(Texte réécrit en 2022. Parce que si le ridicule ne tue pas la première fois, pourquoi changerait-il d’avis à la seconde ?)
J’avais expliqué dans la version précédente de cette pseudo-critique que The Visit était probablement le meilleur film d’horreur grand public des années 2010, que les acteurs étaient adorables, que les grands-parents étaient abominables et que le film, marquant le retour de Shyamalan, était emprunt d’une sensibilité toute à lui entre ce chassé croisé dramatique au cœur duquel le personnage de Kathryn Hahn subit un contrecoup de regrets dévastateur.

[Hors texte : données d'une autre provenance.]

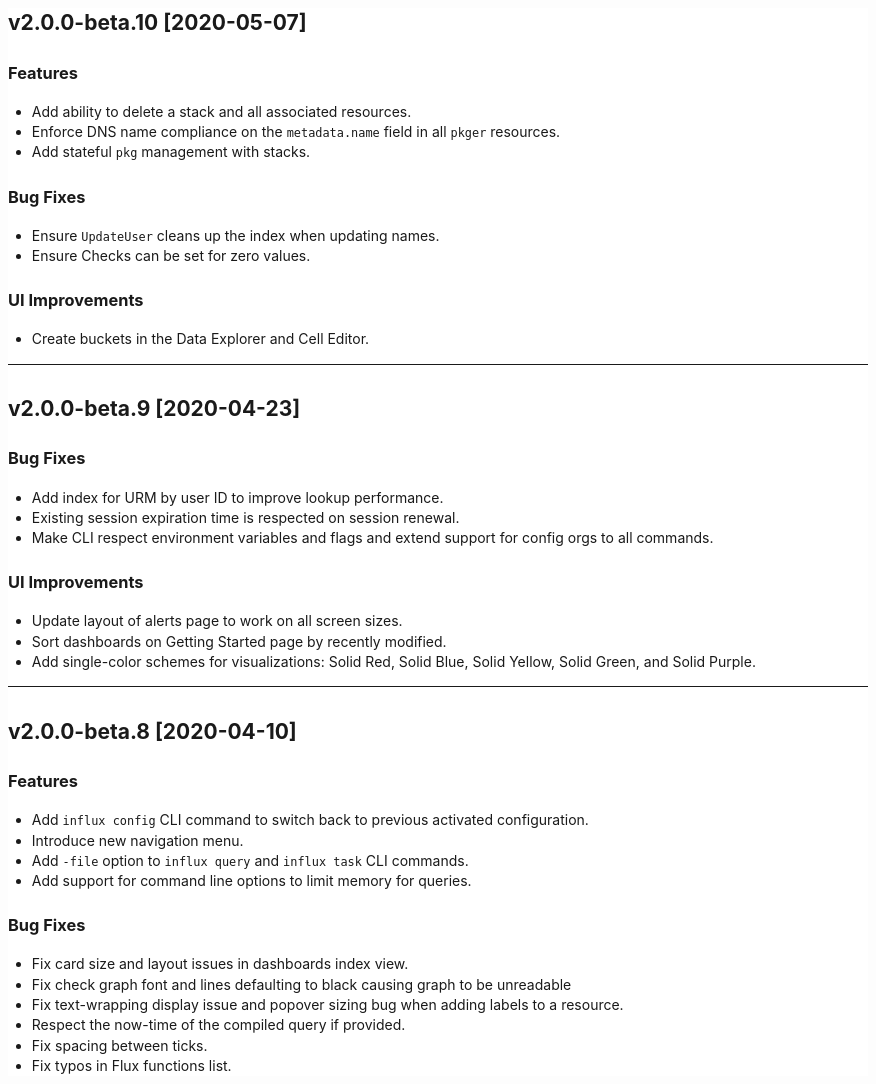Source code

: ## v2.0.0-beta.10 [2020-05-07]

### Features

- Add ability to delete a stack and all associated resources.
- Enforce DNS name compliance on the `metadata.name` field in all `pkger` resources.
- Add stateful `pkg` management with stacks.

### Bug Fixes

- Ensure `UpdateUser` cleans up the index when updating names.
- Ensure Checks can be set for zero values.

### UI Improvements

- Create buckets in the Data Explorer and Cell Editor.

---

## v2.0.0-beta.9 [2020-04-23]

### Bug Fixes
- Add index for URM by user ID to improve lookup performance.
- Existing session expiration time is respected on session renewal.
- Make CLI respect environment variables and flags and extend support for config orgs to all commands.

### UI Improvements
- Update layout of alerts page to work on all screen sizes.
- Sort dashboards on Getting Started page by recently modified.
- Add single-color schemes for visualizations: Solid Red, Solid Blue, Solid Yellow, Solid Green, and Solid Purple.

---

## v2.0.0-beta.8 [2020-04-10]

### Features
- Add `influx config` CLI command to switch back to previous activated configuration.
- Introduce new navigation menu.
- Add `-file` option to `influx query` and `influx task` CLI commands.
- Add support for command line options to limit memory for queries.

### Bug Fixes
- Fix card size and layout issues in dashboards index view.
- Fix check graph font and lines defaulting to black causing graph to be unreadable
- Fix text-wrapping display issue and popover sizing bug when adding labels to a resource.
- Respect the now-time of the compiled query if provided.
- Fix spacing between ticks.
- Fix typos in Flux functions list.
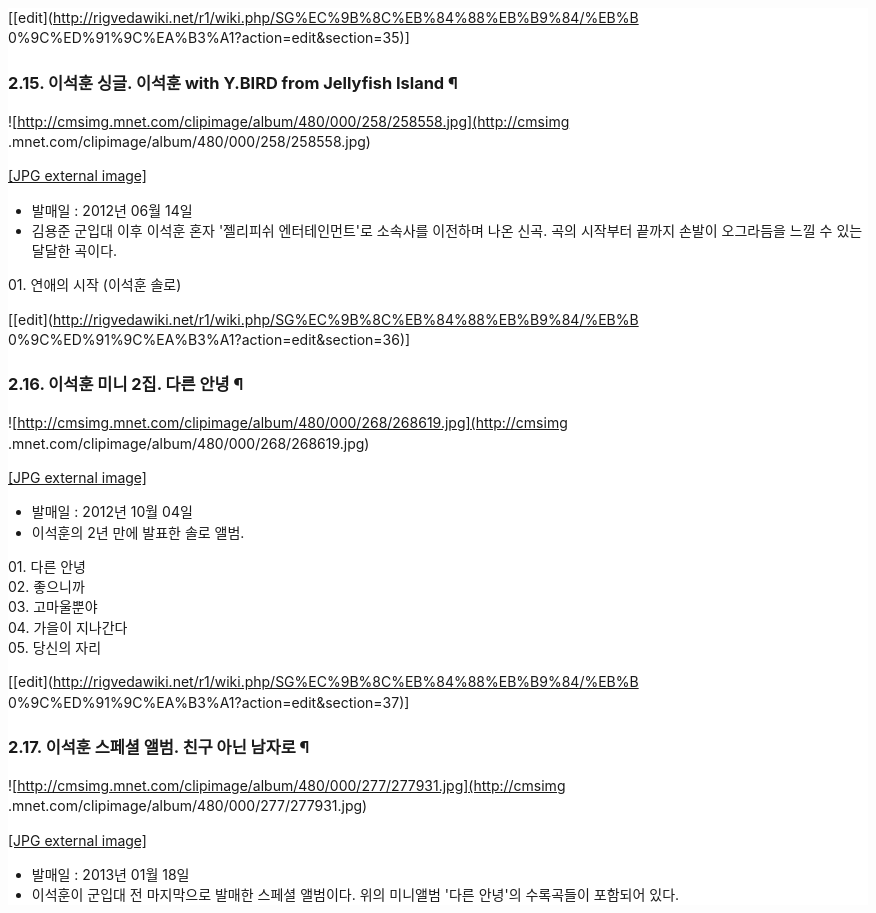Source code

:   

[[edit](http://rigvedawiki.net/r1/wiki.php/SG%EC%9B%8C%EB%84%88%EB%B9%84/%EB%B
0%9C%ED%91%9C%EA%B3%A1?action=edit&section=35)]

### 2.15. 이석훈 싱글. 이석훈 with Y.BIRD from Jellyfish Island ¶

![http://cmsimg.mnet.com/clipimage/album/480/000/258/258558.jpg](http://cmsimg
.mnet.com/clipimage/album/480/000/258/258558.jpg)

[[JPG external
image]](http://cmsimg.mnet.com/clipimage/album/480/000/258/258558.jpg)

  

  * 발매일 : 2012년 06월 14일
  * 김용준 군입대 이후 이석훈 혼자 '젤리피쉬 엔터테인먼트'로 소속사를 이전하며 나온 신곡. 곡의 시작부터 끝까지 손발이 오그라듬을 느낄 수 있는 달달한 곡이다.  

01\. 연애의 시작 (이석훈 솔로)

  

[[edit](http://rigvedawiki.net/r1/wiki.php/SG%EC%9B%8C%EB%84%88%EB%B9%84/%EB%B
0%9C%ED%91%9C%EA%B3%A1?action=edit&section=36)]

### 2.16. 이석훈 미니 2집. 다른 안녕 ¶

![http://cmsimg.mnet.com/clipimage/album/480/000/268/268619.jpg](http://cmsimg
.mnet.com/clipimage/album/480/000/268/268619.jpg)

[[JPG external
image]](http://cmsimg.mnet.com/clipimage/album/480/000/268/268619.jpg)

  

  * 발매일 : 2012년 10월 04일
  * 이석훈의 2년 만에 발표한 솔로 앨범.  

01\. 다른 안녕  
02\. 좋으니까  
03\. 고마울뿐야  
04\. 가을이 지나간다  
05\. 당신의 자리

  

[[edit](http://rigvedawiki.net/r1/wiki.php/SG%EC%9B%8C%EB%84%88%EB%B9%84/%EB%B
0%9C%ED%91%9C%EA%B3%A1?action=edit&section=37)]

### 2.17. 이석훈 스페셜 앨범. 친구 아닌 남자로 ¶

![http://cmsimg.mnet.com/clipimage/album/480/000/277/277931.jpg](http://cmsimg
.mnet.com/clipimage/album/480/000/277/277931.jpg)

[[JPG external
image]](http://cmsimg.mnet.com/clipimage/album/480/000/277/277931.jpg)

  

  * 발매일 : 2013년 01월 18일
  * 이석훈이 군입대 전 마지막으로 발매한 스페셜 앨범이다. 위의 미니앨범 '다른 안녕'의 수록곡들이 포함되어 있다.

Seulement, à part en tirer cette description de fanboy un peu pompeuse, j’avais omis en regardant le film de me laisser aller aux véritables signes qu’il pouvait intimer. Ces signes qui lorsqu’on retrouve quelqu’un qu’on avait perdu de vue, comme ici Shyamalan et le spectateur reprenant contact, se manifestent toujours avec timidité, une certaine imperceptibilité et une incommensurable subjectivité. Car quand Shyamalan nous rend visite, il ne faut pas oublier de faire ce que l’on pensera être l’autre moitié du chemin.
Il n’est donc ici qu’affaire de théorie personnelle. A partir d’un fil d’ariane d’abord fantasmé au début d’un énième revisionnage et qui semble se confirmer avec la toute fin du film. Car une fois l’affaire conclue, un encart apparait, inséré dans le montage par Becca, cette jeune Kubrick en herbe, pour nous indiquer que la chanson qui suit lui a été imposée par son frère, rappeur-comique en herbe. Cet encart ne délivre pas de clé magique, en ce qu’il ne fait qu’introduire la séquence qui le suit, mais dans la forme il nous apprend et confirme une chose très importante. Que le montage du film que nous venons de voir est l’œuvre de Becca. Dans la fiction elle réalise le film. Cela semblait évident, mais pour l’avancer il faut le signe qui le confirme. A partir de là, Becca a monté le film de sa séquestration, avec son frère, par des meurtriers que l’on voit vaquer à leurs folies non passagères, où elle filmera subrepticement les cadavres en décomposition de ses grands-parents et toutes autres péripéties traumatisantes.
Seulement, le film ne s’inscrit pas dans la veine fantastique (Incassable et consorts) ou même fantasque (la série Servant) que l’on connaît de Shyamalan. Le film est dans un environnement fictionnel complètement réaliste. A partir de là, s’imaginer que Becca ait pu, malgré les évènements, monter un tel film de son drame, est une aberration. Pour de nombreuses raisons, les images ne seraient plus en sa possession mais saisies par les autorités, pour mener l’enquête qui découlerait de l’arrivée de la police, et comment pourrait-elle elle-même avoir le courage émotionnel de se confronter à ses images sur une table de montage.
Si l’on part du principe que Shyamalan œuvre un tant soit peu à être vraisemblable dans ce film alors le film intradiégétique réalisé par Becca est aussi une pure fiction sous forme de faux found-footage. Une fiction dans la fiction. Le film The Visit mettrait alors en scène la film mis en scène par une apprentie réalisatrice pleine de talents.
Une telle mise en abîme offre ce que je trouve être une perspective intéressante au film. Avec une enfant qui n’est plus victime d’un fait divers mais chef d’orchestre de sa créativité, de ses références au cinéma et de la ludicité de sa mise en scène. Tout en servant d’excuse à Shyamalan pour délester par cette astuce de la fiction certains gros sabots qu’il s’autorise à enfiler pour singer cette petite tête blonde réalisatrice moins accomplie, plus baroque. Et le revers est d’autant plus ironique que Blumhouse produit alors un faux film d’horreur. D’ailleurs Shyamalan n’est déjà plus dans la roue de Jason Blum (même s’il en aura profité pendant deux autres films, Split et Glass), ayant repris son indépendance, pour le film Old, avec sa seule société de production Blinding Edge Pictures.